## Task directions:
Gather each line of the records below that contains the string "pose", treating uppercase and lowercase letters as distinct.

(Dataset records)
## Begin

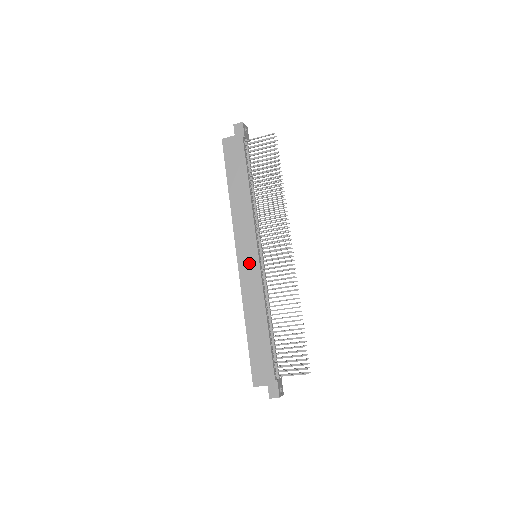
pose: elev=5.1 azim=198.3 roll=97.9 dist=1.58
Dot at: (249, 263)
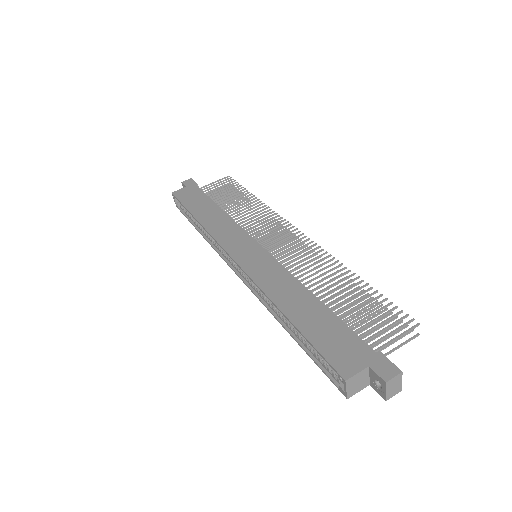
Dot at: (252, 255)
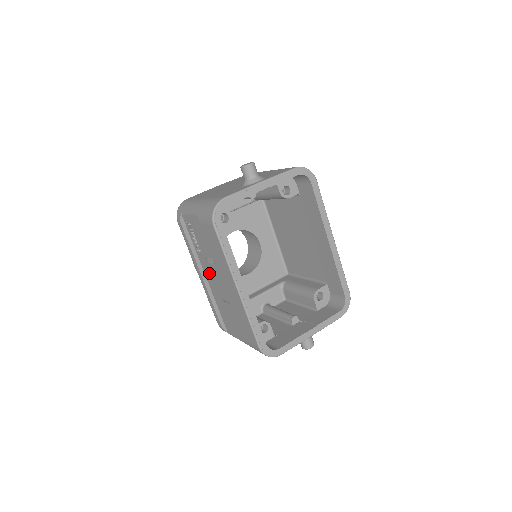
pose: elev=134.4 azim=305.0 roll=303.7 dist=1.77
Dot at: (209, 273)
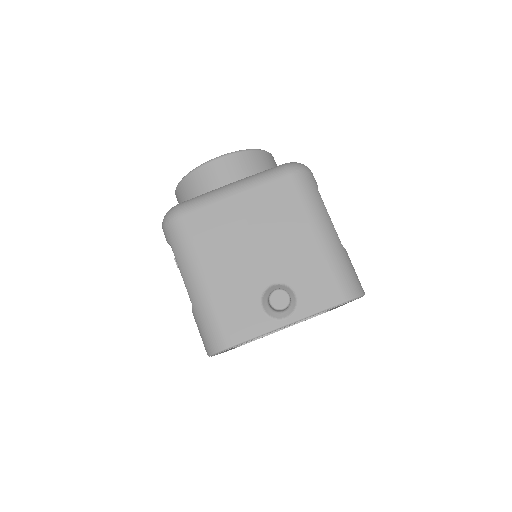
Dot at: occluded
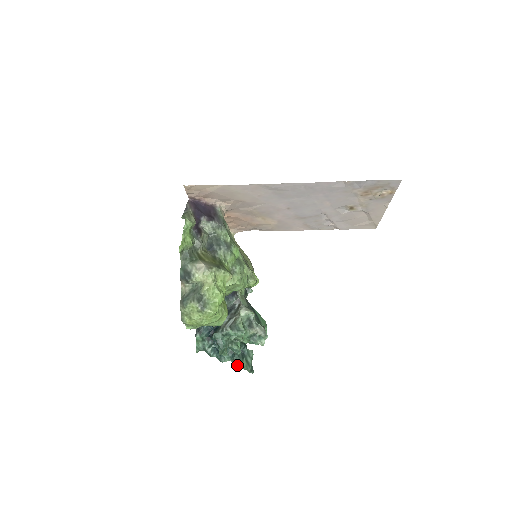
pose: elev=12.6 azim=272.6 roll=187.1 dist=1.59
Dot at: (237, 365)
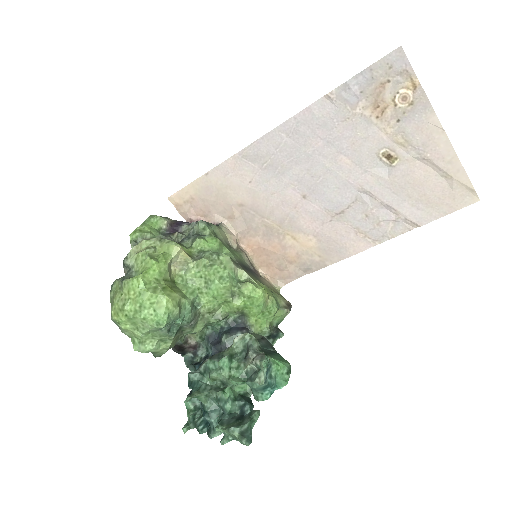
Dot at: (219, 427)
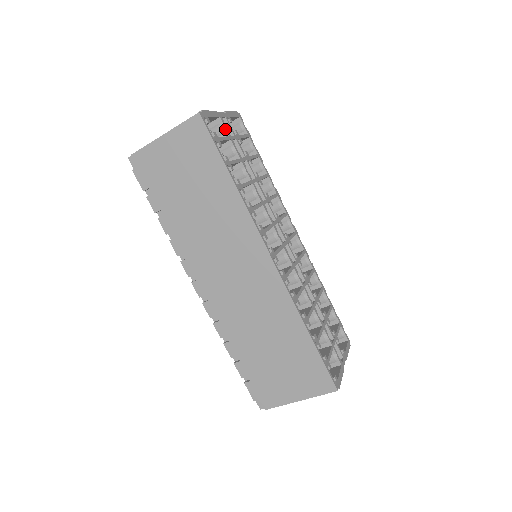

## End

## Written response:
pose: elev=5.1 azim=198.3 roll=97.9 dist=1.58
pose: elev=134.4 azim=305.0 roll=303.7 dist=1.77
pose: elev=12.6 azim=272.6 roll=187.1 dist=1.59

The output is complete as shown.